DALLAS – Winter weeds might be out of sight and out of mind, but now is the time to think about applying pre-emergent herbicides to lawns, according to a Texas Cooperative Extension expert.
September is the best time to apply the herbicides before the weed seeds begin to germinate, said Dr. James McAfee, Extension turfgrass specialist in Dallas. If applied too late, the pre-emergent material won’t control weeds.
“Most homeowners don’t think about winter-weed control until the weather starts to cool, but by then it’s too late,” McAfee said.
In North Texas, including the Panhandle, pre-emergent herbicides should be applied in early September, McAfee said. In Central Texas, apply the material by mid-September. In communities farther south, it can be applied toward the end of the month, or early October.

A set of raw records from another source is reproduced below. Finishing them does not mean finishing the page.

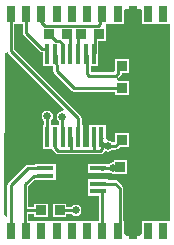
<source format=gtl>
G04*
G04 #@! TF.GenerationSoftware,Altium Limited,Altium Designer,20.0.2 (26)*
G04*
G04 Layer_Physical_Order=1*
G04 Layer_Color=255*
%FSLAX25Y25*%
%MOIN*%
G70*
G01*
G75*
%ADD12C,0.01000*%
%ADD18R,0.03347X0.03347*%
%ADD19R,0.01772X0.06713*%
%ADD20R,0.05610X0.01772*%
%ADD21R,0.03347X0.03347*%
%ADD22R,0.03150X0.05512*%
%ADD23C,0.02520*%
G36*
X45832Y75315D02*
X45874Y75101D01*
Y70778D01*
X50224D01*
Y70778D01*
X50968D01*
Y70778D01*
X55197D01*
Y5049D01*
X50968D01*
Y5049D01*
X50222D01*
Y5049D01*
X45873D01*
Y726D01*
X45830Y512D01*
X44961Y0D01*
X40946D01*
X40077Y512D01*
X40034Y726D01*
Y5049D01*
X39665D01*
Y15984D01*
X39665Y15984D01*
X39579Y16413D01*
X39336Y16777D01*
X39336Y16777D01*
X37860Y18254D01*
X37496Y18497D01*
X37067Y18582D01*
X37067Y18582D01*
X34633D01*
Y18946D01*
X27823D01*
Y15975D01*
Y13416D01*
X31644D01*
Y5049D01*
X30591D01*
Y5049D01*
X29847D01*
Y5049D01*
X25497D01*
Y5049D01*
X24754D01*
Y5049D01*
X20404D01*
Y5049D01*
X19660D01*
Y5049D01*
X15310D01*
Y5049D01*
X14567D01*
Y5049D01*
X10217D01*
Y5049D01*
X9473D01*
Y5049D01*
X8090D01*
Y7382D01*
X10148D01*
Y6231D01*
X14694D01*
Y10777D01*
X10148D01*
Y9625D01*
X8090D01*
Y16701D01*
X9557Y18168D01*
X10406Y18534D01*
Y18534D01*
X17216D01*
Y21093D01*
Y24065D01*
X10406D01*
Y23700D01*
X7894D01*
X7464Y23615D01*
X7101Y23372D01*
X7101Y23372D01*
X1412Y17683D01*
X1168Y17319D01*
X1083Y16890D01*
X1083Y16890D01*
Y6406D01*
X1030Y6384D01*
X33Y7054D01*
X286Y61000D01*
X443Y61061D01*
X1287Y61165D01*
X1412Y60979D01*
X19923Y42467D01*
X19449Y41542D01*
X18723Y41398D01*
X18108Y40986D01*
X17697Y40371D01*
X17552Y39646D01*
X17697Y38920D01*
X18108Y38305D01*
X18327Y38158D01*
Y36996D01*
X15590D01*
Y38414D01*
X15809Y38561D01*
X16220Y39176D01*
X16365Y39902D01*
X16220Y40627D01*
X15809Y41242D01*
X15194Y41653D01*
X14469Y41798D01*
X13743Y41653D01*
X13128Y41242D01*
X12717Y40627D01*
X12572Y39902D01*
X12717Y39176D01*
X13128Y38561D01*
X13347Y38414D01*
Y36996D01*
X12983D01*
Y29083D01*
X15959D01*
X15991Y28921D01*
X16235Y28557D01*
X17140Y27652D01*
X17140Y27652D01*
X17504Y27409D01*
X17933Y27323D01*
X22697D01*
X22697Y27323D01*
X22697Y27323D01*
X32151D01*
X32151Y27323D01*
X32580Y27409D01*
X32944Y27652D01*
X33438Y28146D01*
X33438Y28146D01*
X33598Y28385D01*
X33920Y28169D01*
X34646Y28025D01*
X35371Y28169D01*
X35987Y28580D01*
X36133Y28800D01*
X37146D01*
X37146Y28800D01*
X37575Y28885D01*
X37939Y29128D01*
X38604Y29794D01*
X41565D01*
Y34340D01*
X37018D01*
Y31380D01*
X37010Y31371D01*
X35987Y31262D01*
X35371Y31673D01*
X34646Y31817D01*
X33868Y32682D01*
Y36996D01*
X28337D01*
Y29566D01*
X26191D01*
Y36996D01*
X25826D01*
Y39272D01*
X25826Y39272D01*
X25741Y39701D01*
X25498Y40065D01*
X3326Y62236D01*
Y70778D01*
X4380D01*
Y70778D01*
X5125D01*
Y70778D01*
X6178D01*
Y67751D01*
X6178Y67751D01*
X6263Y67322D01*
X6507Y66958D01*
X11875Y61590D01*
X11875Y61590D01*
X12239Y61347D01*
X12668Y61261D01*
X12983D01*
Y56626D01*
X16479D01*
Y55060D01*
X16479Y55060D01*
X16565Y54631D01*
X16808Y54267D01*
X22596Y48479D01*
X22596Y48479D01*
X22960Y48235D01*
X23389Y48150D01*
X23389Y48150D01*
X37018D01*
Y46998D01*
X41565D01*
Y51545D01*
X37975D01*
X37907Y51720D01*
X37808Y52545D01*
X37998Y52671D01*
X38911Y53585D01*
X38911Y53585D01*
X39154Y53949D01*
X39236Y54361D01*
X41565D01*
Y58907D01*
X37018D01*
Y55569D01*
X36997Y55461D01*
X36657Y54586D01*
X28917D01*
Y56626D01*
X31309D01*
Y60860D01*
X31330Y60969D01*
X31330Y60969D01*
Y64931D01*
X34065D01*
Y69478D01*
X34065D01*
X33820Y70478D01*
X33988Y70778D01*
X34944D01*
Y70778D01*
X35687D01*
Y70778D01*
X40037D01*
Y75101D01*
X40080Y75315D01*
X40241Y75512D01*
X45670D01*
X45832Y75315D01*
D02*
G37*
%LPC*%
G36*
X41033Y25187D02*
X36487D01*
Y24591D01*
X36417Y24534D01*
X35692Y24390D01*
X35541Y24289D01*
X34633Y24065D01*
X34633Y24065D01*
Y24065D01*
X34633Y24065D01*
X32077D01*
X31969Y24086D01*
X31860Y24065D01*
X27823D01*
Y21093D01*
X32521D01*
X32768Y21044D01*
X33015Y21093D01*
X34633D01*
X34633Y21093D01*
X35579Y20961D01*
X35692Y20886D01*
X36417Y20741D01*
X36487Y20685D01*
Y20640D01*
X41033D01*
Y25187D01*
D02*
G37*
G36*
X20797Y10777D02*
X16250D01*
Y6231D01*
X20797D01*
Y7382D01*
X22436D01*
X22557Y7202D01*
X23172Y6791D01*
X23898Y6647D01*
X24623Y6791D01*
X25238Y7202D01*
X25650Y7818D01*
X25794Y8543D01*
X25650Y9269D01*
X25238Y9884D01*
X24623Y10295D01*
X23898Y10440D01*
X23172Y10295D01*
X22557Y9884D01*
X22384Y9625D01*
X20797D01*
Y10777D01*
D02*
G37*
%LPD*%
D12*
X18386Y65039D02*
X19201Y64224D01*
X17185Y65039D02*
X18386D01*
X19201Y60969D02*
Y64224D01*
X13526Y69978D02*
X31317D01*
X31894Y70556D01*
Y74441D01*
X12165Y71339D02*
X13526Y69978D01*
X31894Y74441D02*
X32769Y75315D01*
X12165Y75086D02*
X12395Y75315D01*
X12165Y71339D02*
Y75086D01*
X21122Y67205D02*
X22146Y66181D01*
Y60583D02*
Y66181D01*
X24705Y66260D02*
X25650Y67205D01*
X24705Y60583D02*
Y66260D01*
X30209Y65661D02*
X31752Y67205D01*
X30209Y60969D02*
Y65661D01*
X32382Y33039D02*
Y33394D01*
Y33039D02*
Y33039D01*
X32205Y33217D02*
X32382Y33394D01*
X32205Y33217D02*
X32382Y33039D01*
X32645Y30858D02*
X33582Y29921D01*
X32645Y28939D02*
Y30858D01*
X33582Y29921D02*
X34646D01*
X17933Y28445D02*
X22697D01*
X17028Y29350D02*
X17933Y28445D01*
X29823D02*
X32151D01*
X22697D02*
X29823D01*
X22306Y28836D02*
X22697Y28445D01*
X37146Y29921D02*
X39291Y32067D01*
X34646Y29921D02*
X37146D01*
X39291Y38169D02*
Y43169D01*
X45000Y22205D02*
Y40827D01*
X42658Y43169D02*
X45000Y40827D01*
X39291Y43169D02*
X42658D01*
X32151Y28445D02*
X32645Y28939D01*
X42953Y4291D02*
X44470Y5808D01*
X42953Y512D02*
Y4291D01*
X44470Y19805D02*
Y21674D01*
Y5808D02*
Y19805D01*
X31443D02*
X44470D01*
Y21674D02*
X45000Y22205D01*
X38484Y22638D02*
X38760Y22913D01*
X36417Y22638D02*
X38484D01*
X33791D02*
X36417D01*
X33516Y22913D02*
X33791Y22638D01*
X32768Y22165D02*
X33516Y22913D01*
X31228Y20020D02*
X31443Y19805D01*
X31969Y22965D02*
X32768Y22165D01*
X31583Y22579D02*
X31969Y22965D01*
X31228Y22579D02*
X31583D01*
X44449Y48327D02*
Y64907D01*
X42956Y66401D02*
X44449Y64907D01*
X39291Y43169D02*
X44449Y48327D01*
X31319Y43169D02*
X39291D01*
X27264Y39114D02*
X31319Y43169D01*
X27264Y33039D02*
Y39114D01*
X32382Y33039D02*
X32645Y32776D01*
X29823Y28445D02*
Y33039D01*
X22146D02*
X22306Y32879D01*
Y28836D02*
Y32879D01*
X17028Y29350D02*
Y33039D01*
X31228Y14902D02*
X32380D01*
X32766Y14516D01*
Y512D02*
Y14516D01*
X37859Y512D02*
X38543Y1196D01*
Y15984D01*
X31228Y17461D02*
X37067D01*
X38543Y15984D01*
X18524Y8504D02*
X23858D01*
X23898Y8543D01*
X24429Y20020D02*
X31228D01*
X21870Y17461D02*
X24429Y20020D01*
X13811Y17461D02*
X21870D01*
X13811Y14902D02*
Y17461D01*
X6968Y7992D02*
Y17165D01*
Y841D02*
Y7992D01*
X7480Y8504D02*
X12421D01*
X6968Y7992D02*
X7480Y8504D01*
X6968Y841D02*
X7298Y512D01*
X6968Y17165D02*
X9823Y20020D01*
X13811D01*
X7894Y22579D02*
X13811D01*
X2205Y16890D02*
X7894Y22579D01*
X2205Y512D02*
Y16890D01*
X42956Y66401D02*
Y75315D01*
X39291Y62736D02*
X42956Y66401D01*
X28381Y53465D02*
X37205D01*
X27264Y60583D02*
X27650Y60197D01*
Y57286D02*
Y60197D01*
Y57286D02*
X27795Y57141D01*
Y54050D02*
Y57141D01*
Y54050D02*
X28381Y53465D01*
X38118Y55461D02*
X39291Y56634D01*
X38118Y54378D02*
Y55461D01*
X37205Y53465D02*
X38118Y54378D01*
X17028Y60583D02*
X17413Y60197D01*
Y57328D02*
Y60197D01*
Y57328D02*
X17601Y57141D01*
Y55060D02*
Y57141D01*
Y55060D02*
X23389Y49272D01*
X39370D01*
X32382Y60583D02*
X37138D01*
X39291Y62736D01*
X29823Y60583D02*
X30209Y60969D01*
X19201D02*
X19587Y60583D01*
X15020Y67205D02*
X17185Y65039D01*
X19449Y33177D02*
X19587Y33039D01*
X19449Y33177D02*
Y39646D01*
X14469Y33039D02*
Y39902D01*
X14370Y40000D02*
X14469Y39902D01*
X24705Y33039D02*
Y39272D01*
X2205Y61772D02*
X24705Y39272D01*
X2205Y61772D02*
Y75315D01*
X7300Y67751D02*
Y75315D01*
Y67751D02*
X12668Y62383D01*
X14083D01*
X14469Y61997D01*
Y60583D02*
Y61997D01*
D18*
X38760Y22913D02*
D03*
X44862D02*
D03*
X18524Y8504D02*
D03*
X12421D02*
D03*
X31791Y67205D02*
D03*
X25689D02*
D03*
X21122D02*
D03*
X15020D02*
D03*
D19*
X32382Y60583D02*
D03*
X29823D02*
D03*
X27264D02*
D03*
X24705D02*
D03*
X22146D02*
D03*
X19587D02*
D03*
X17028D02*
D03*
X14469D02*
D03*
Y33039D02*
D03*
X17028D02*
D03*
X19587D02*
D03*
X22146D02*
D03*
X24705D02*
D03*
X27264D02*
D03*
X29823D02*
D03*
X32382D02*
D03*
D20*
X13811Y22579D02*
D03*
Y20020D02*
D03*
Y17461D02*
D03*
Y14902D02*
D03*
X31228D02*
D03*
Y17461D02*
D03*
Y20020D02*
D03*
Y22579D02*
D03*
D21*
X39291Y32067D02*
D03*
Y38169D02*
D03*
Y49272D02*
D03*
Y43169D02*
D03*
Y56634D02*
D03*
Y62736D02*
D03*
D22*
X53143Y74134D02*
D03*
X48049D02*
D03*
X17488D02*
D03*
X22582D02*
D03*
X27675D02*
D03*
X32769D02*
D03*
X37862D02*
D03*
X42956D02*
D03*
X12395D02*
D03*
X2205D02*
D03*
X7300D02*
D03*
X2205Y1693D02*
D03*
X7298D02*
D03*
X37859D02*
D03*
X32766D02*
D03*
X27672D02*
D03*
X22579D02*
D03*
X17485D02*
D03*
X12392D02*
D03*
X42953D02*
D03*
X53143D02*
D03*
X48048D02*
D03*
D23*
X34646Y29921D02*
D03*
X36417Y22638D02*
D03*
X23898Y8543D02*
D03*
X19449Y39646D02*
D03*
X14469Y39902D02*
D03*
M02*

</source>
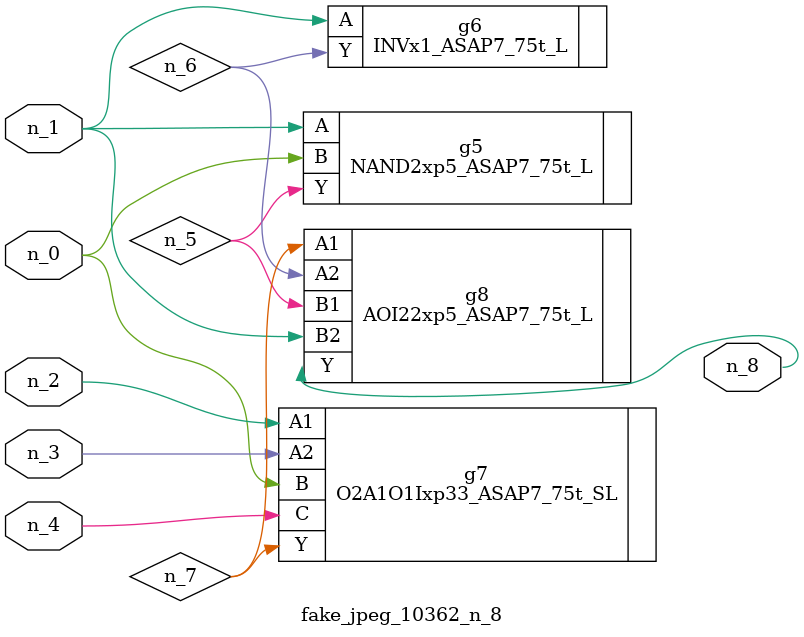
<source format=v>
module fake_jpeg_10362_n_8 (n_3, n_2, n_1, n_0, n_4, n_8);

input n_3;
input n_2;
input n_1;
input n_0;
input n_4;

output n_8;

wire n_6;
wire n_5;
wire n_7;

NAND2xp5_ASAP7_75t_L g5 ( 
.A(n_1),
.B(n_0),
.Y(n_5)
);

INVx1_ASAP7_75t_L g6 ( 
.A(n_1),
.Y(n_6)
);

O2A1O1Ixp33_ASAP7_75t_SL g7 ( 
.A1(n_2),
.A2(n_3),
.B(n_0),
.C(n_4),
.Y(n_7)
);

AOI22xp5_ASAP7_75t_L g8 ( 
.A1(n_7),
.A2(n_6),
.B1(n_5),
.B2(n_1),
.Y(n_8)
);


endmodule
</source>
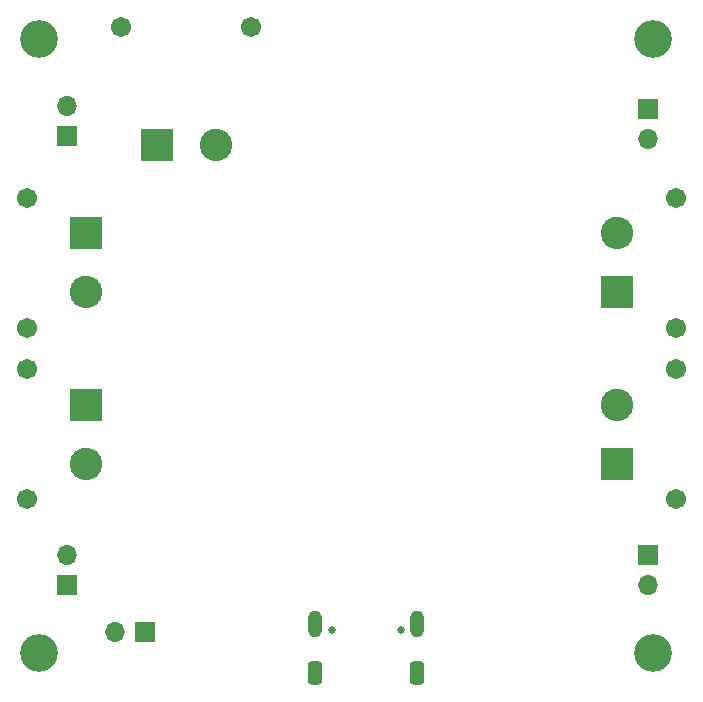
<source format=gbr>
%TF.GenerationSoftware,KiCad,Pcbnew,8.0.0*%
%TF.CreationDate,2024-09-30T11:26:13-07:00*%
%TF.ProjectId,BattleBot,42617474-6c65-4426-9f74-2e6b69636164,rev?*%
%TF.SameCoordinates,Original*%
%TF.FileFunction,Soldermask,Bot*%
%TF.FilePolarity,Negative*%
%FSLAX46Y46*%
G04 Gerber Fmt 4.6, Leading zero omitted, Abs format (unit mm)*
G04 Created by KiCad (PCBNEW 8.0.0) date 2024-09-30 11:26:13*
%MOMM*%
%LPD*%
G01*
G04 APERTURE LIST*
G04 Aperture macros list*
%AMRoundRect*
0 Rectangle with rounded corners*
0 $1 Rounding radius*
0 $2 $3 $4 $5 $6 $7 $8 $9 X,Y pos of 4 corners*
0 Add a 4 corners polygon primitive as box body*
4,1,4,$2,$3,$4,$5,$6,$7,$8,$9,$2,$3,0*
0 Add four circle primitives for the rounded corners*
1,1,$1+$1,$2,$3*
1,1,$1+$1,$4,$5*
1,1,$1+$1,$6,$7*
1,1,$1+$1,$8,$9*
0 Add four rect primitives between the rounded corners*
20,1,$1+$1,$2,$3,$4,$5,0*
20,1,$1+$1,$4,$5,$6,$7,0*
20,1,$1+$1,$6,$7,$8,$9,0*
20,1,$1+$1,$8,$9,$2,$3,0*%
G04 Aperture macros list end*
%ADD10R,1.700000X1.700000*%
%ADD11O,1.700000X1.700000*%
%ADD12C,2.754000*%
%ADD13RoundRect,0.102000X-1.275000X1.275000X-1.275000X-1.275000X1.275000X-1.275000X1.275000X1.275000X0*%
%ADD14C,1.712000*%
%ADD15C,3.200000*%
%ADD16RoundRect,0.102000X-1.275000X-1.275000X1.275000X-1.275000X1.275000X1.275000X-1.275000X1.275000X0*%
%ADD17RoundRect,0.102000X1.275000X-1.275000X1.275000X1.275000X-1.275000X1.275000X-1.275000X-1.275000X0*%
%ADD18C,0.650000*%
%ADD19O,1.204000X2.304000*%
%ADD20RoundRect,0.301000X-0.301000X-0.701000X0.301000X-0.701000X0.301000X0.701000X-0.301000X0.701000X0*%
G04 APERTURE END LIST*
D10*
%TO.C,J7*%
X242625000Y-106725000D03*
D11*
X242625000Y-109265000D03*
%TD*%
D12*
%TO.C,J5*%
X240000000Y-79500000D03*
D13*
X240000000Y-84500000D03*
D14*
X245000000Y-87500000D03*
X245000000Y-76500000D03*
%TD*%
D10*
%TO.C,J2*%
X242625000Y-69000000D03*
D11*
X242625000Y-71540000D03*
%TD*%
D15*
%TO.C,H3*%
X243000000Y-63000000D03*
%TD*%
%TO.C,H2*%
X191000000Y-115000000D03*
%TD*%
D10*
%TO.C,J8*%
X193375000Y-71275000D03*
D11*
X193375000Y-68735000D03*
%TD*%
D10*
%TO.C,J9*%
X193375000Y-109275000D03*
D11*
X193375000Y-106735000D03*
%TD*%
D12*
%TO.C,J3*%
X206000000Y-72000000D03*
D16*
X201000000Y-72000000D03*
D14*
X209000000Y-62000000D03*
X198000000Y-62000000D03*
%TD*%
D15*
%TO.C,H4*%
X191000000Y-63000000D03*
%TD*%
D12*
%TO.C,J4*%
X195000000Y-99000000D03*
D17*
X195000000Y-94000000D03*
D14*
X190000000Y-91000000D03*
X190000000Y-102000000D03*
%TD*%
D15*
%TO.C,H1*%
X243000000Y-115000000D03*
%TD*%
D12*
%TO.C,J6*%
X240000000Y-94000000D03*
D13*
X240000000Y-99000000D03*
D14*
X245000000Y-102000000D03*
X245000000Y-91000000D03*
%TD*%
D12*
%TO.C,J1*%
X195000000Y-84500000D03*
D17*
X195000000Y-79500000D03*
D14*
X190000000Y-76500000D03*
X190000000Y-87500000D03*
%TD*%
D10*
%TO.C,J10*%
X200040000Y-113250000D03*
D11*
X197500000Y-113250000D03*
%TD*%
D18*
%TO.C,J11*%
X215860000Y-113075000D03*
X221640000Y-113075000D03*
D19*
X214430000Y-112575000D03*
X223070000Y-112575000D03*
D20*
X214430000Y-116755000D03*
X223070000Y-116755000D03*
%TD*%
M02*

</source>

Water lawns immediately or at least within a day or two of applying the herbicide, he said. A soaking of about a half-inch of water would be necessary.
“You need to water it in as soon as possible so that the sunlight doesn’t get a chance to start breaking it down,” he said.
Before buying pre-emergent herbicide, read the label carefully to determine if the material is appropriate for the type of grass that will be treated, McAfee said.
During a mild winter with rain, it may be necessary to apply the herbicide a second time, in late December or early January, he said.
“Last winter was a prime example of excessive rainfall and mild temperatures causing winter weeds,” he said.
For annual winter broadleaf weeds, apply a post-emergent herbicide for that type of weed, McAfee said. Allow the post-emergent material to dry on the foliage for about two days before mowing. The best time to treat for the winter broadleaf is in the fall and early winter while the weeds are actively growing. Don’t wait until spring to apply the herbicide. By then the weeds would be mature and difficult to control.
When in doubt, contact the Extension agent in your county for information about weeds and appropriate herbicides, he advised.
Continue using “best cultural practices” to maintain a healthy lawn through the fall and winter, he said. The practices include regular mowing, irrigation and fertilization.
“Remember, a dense healthy stand of turfgrass is our best defense against weeds,” McAfee said.